The CCC Index released for the first time in 2019 is calculated both with the use of publicly accessible data of international organisations and the findings of an in-house survey. It assesses the effectiveness of anti-corruption reforms and the anti-corruption capacities in 15 countries of the region (except for the first-year ranking that covered only nine countries).
Since the ranking was launched most Latin American countries have consistently demonstrated progress in adopting anti-corruption measures. This year, however, it is for the first time that the regional average has decreased amounting only to 4.77 points out of ten, and general deterioration of situation in two-thirds of countries is registered.
Like last year, the first lines of the ranking are occupied by Uruguay (score of 6.99), Costa Rica (6.76) and Chile (6.67). However, even the leaders of the ranking have suffered a setback if compared to 2022: Uruguay has lost 0.43, Costa Rica 0.35 and Chile 0.21.
The bottom lines of the CCC Index are occupied by Venezuela (1.46), Bolivia (2.56), Guatemala (2.86), Mexico (3.87) and Paraguay (4.61). What is more, the scores of Venezuela (-0.17), Mexico (-0.18) and Guatemala (-0.52) have further deteriorated if compared to the last year, while the negative trend in Guatemala and Mexico has been registered ever since the CCC Index was released for the first time.
Conversely, certain countries demonstrate a positive trend: Panama (+0.43), Dominican Republic (+0.23) and Paraguay (+0.16) have been improving their score for the third year in a row.
The AS/COA and Control Risks experts highlight that the general negative trend of the ranking reflects the inevitable reaching of the limit of anti-corruption effort made by the countries of the region.
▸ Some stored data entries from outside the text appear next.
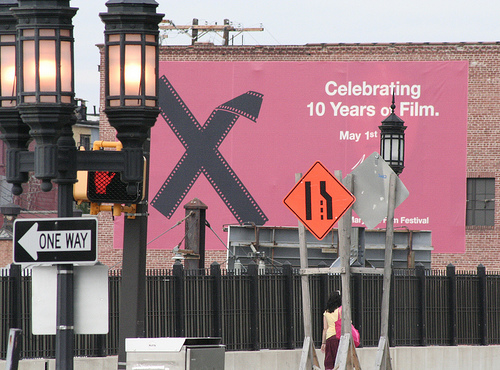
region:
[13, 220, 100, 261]
A one way sign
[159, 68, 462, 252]
A pink advertisement with an x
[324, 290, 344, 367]
A woman is walking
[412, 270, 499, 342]
A black fence along the street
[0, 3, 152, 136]
A cluster of three lights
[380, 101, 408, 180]
One light is off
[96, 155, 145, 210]
A pedestrian do not walk symbol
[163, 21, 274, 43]
Power lines on a post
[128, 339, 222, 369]
A silver box sits in the street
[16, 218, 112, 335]
Two signs on a post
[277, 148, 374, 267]
Orange sign on a post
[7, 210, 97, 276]
Black and white one way sign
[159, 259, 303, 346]
Fence surrounding the street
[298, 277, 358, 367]
Woman standing on the sidewalk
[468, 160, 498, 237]
Window on the side of the building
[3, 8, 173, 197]
Huge street light by the road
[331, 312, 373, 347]
Woman holding a pink purse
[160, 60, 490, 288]
Huge banner on the side of the building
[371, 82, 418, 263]
Tall street lamp on sidewalk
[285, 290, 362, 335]
Woman has dark hair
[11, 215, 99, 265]
one way sign pointing left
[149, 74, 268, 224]
painted film strip in the shape of an x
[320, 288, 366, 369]
woman with a large pink bag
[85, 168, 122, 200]
a red hand lit up on a sign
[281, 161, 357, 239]
an orange triangle sign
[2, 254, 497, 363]
a black iron fence along the sidewalk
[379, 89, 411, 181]
top part of a street light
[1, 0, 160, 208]
Three large street lamps that are on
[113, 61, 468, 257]
pink billboard on side of brick building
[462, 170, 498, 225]
a dark tinted window on the building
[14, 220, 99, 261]
Directional street signt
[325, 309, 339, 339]
woman wearing yellow shirt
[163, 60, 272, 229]
Film strips on billboard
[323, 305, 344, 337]
woman holding pink purse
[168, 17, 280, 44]
electrical lines behind building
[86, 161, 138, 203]
A walking signal barely visible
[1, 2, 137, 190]
Older style lantern street lights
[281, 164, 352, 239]
yellow traffic sign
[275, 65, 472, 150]
pink billboard with writing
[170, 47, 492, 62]
brick building behind billboard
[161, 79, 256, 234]
large x on sign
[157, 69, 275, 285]
large x made out of film pieces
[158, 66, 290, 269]
large x on wall of building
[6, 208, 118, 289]
one way road sign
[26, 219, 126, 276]
one way sign pointing left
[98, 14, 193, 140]
lit up street lights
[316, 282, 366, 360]
woman walkng away from camera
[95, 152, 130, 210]
red hand on street sign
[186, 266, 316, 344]
long metal brown fence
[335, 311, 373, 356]
large over sized purse on woman's shoulder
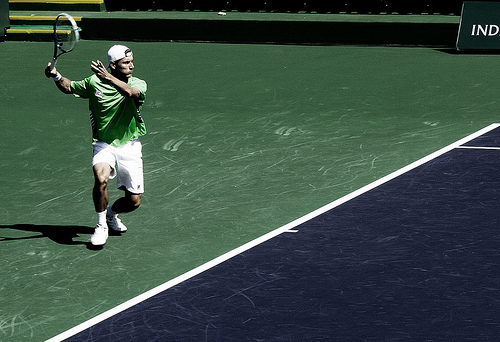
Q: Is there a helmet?
A: No, there are no helmets.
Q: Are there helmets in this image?
A: No, there are no helmets.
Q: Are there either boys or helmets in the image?
A: No, there are no helmets or boys.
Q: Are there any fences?
A: No, there are no fences.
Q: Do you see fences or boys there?
A: No, there are no fences or boys.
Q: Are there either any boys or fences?
A: No, there are no fences or boys.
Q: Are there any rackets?
A: Yes, there is a racket.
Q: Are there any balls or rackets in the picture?
A: Yes, there is a racket.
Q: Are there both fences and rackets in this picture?
A: No, there is a racket but no fences.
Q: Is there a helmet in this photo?
A: No, there are no helmets.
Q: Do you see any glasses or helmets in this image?
A: No, there are no helmets or glasses.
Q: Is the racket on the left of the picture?
A: Yes, the racket is on the left of the image.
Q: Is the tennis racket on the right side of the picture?
A: No, the tennis racket is on the left of the image.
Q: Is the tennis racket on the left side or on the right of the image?
A: The tennis racket is on the left of the image.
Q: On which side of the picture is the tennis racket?
A: The tennis racket is on the left of the image.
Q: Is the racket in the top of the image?
A: Yes, the racket is in the top of the image.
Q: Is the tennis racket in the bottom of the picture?
A: No, the tennis racket is in the top of the image.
At the same time, the researchers are concerned about the causes of stagnation of this effort, including the pressure on democratic institutions.
In particular, against the backdrop of the presidential elections in Venezuela and the selection of the members of the Supreme, Constitutional and Agro-Environmental Courts and the Judicial Council in Bolivia the risks of persecution of activists, trade union leaders and opposition politicians have grown; last year in Guatemala, the imprisonment of famous anti-corruption investigative journalist Jose Rubén Zamora made dozens of independent judges and prosecutors leave the country out of fear of similar retaliation; in Mexico, President Andrés Manuel López Obrador, in conflict with the Supreme Court, cuts resources for the National Electoral Institute and severely criticises journalists and anti-corruption not-for-profit organisations.
Other countries have seen the fight against corruption fading into the background due to other more urgent challenges. In Chile, for instance, the public agenda is focused on violent crime and immigration; the citizens of Argentina are more concerned about the growing inflation; Uruguay has decided to reduce the funding of the main anti-corruption agency to redistribute the released funds to other needs.
At the same time, some countries still have the potential to enjoy a considerable positive effect produced by the adopted anti-corruption measures, including the ongoing investigations into large-scale bribery schemes in Peru, Ecuador, Costa Rica (the Cochinilla case), Panama and Colombia (Odebrecht).